__Directions__.
Copy whichever lines of the data hold the word "input".
++++ Data for processing ++++
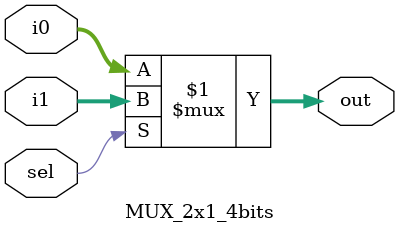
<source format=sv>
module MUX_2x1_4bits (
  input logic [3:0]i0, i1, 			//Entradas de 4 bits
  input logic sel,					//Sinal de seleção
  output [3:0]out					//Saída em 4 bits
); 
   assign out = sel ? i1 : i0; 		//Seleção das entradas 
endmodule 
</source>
++++
__Exercise answer__.
  input logic [3:0]i0, i1, 			//Entradas de 4 bits
  input logic sel,					//Sinal de seleção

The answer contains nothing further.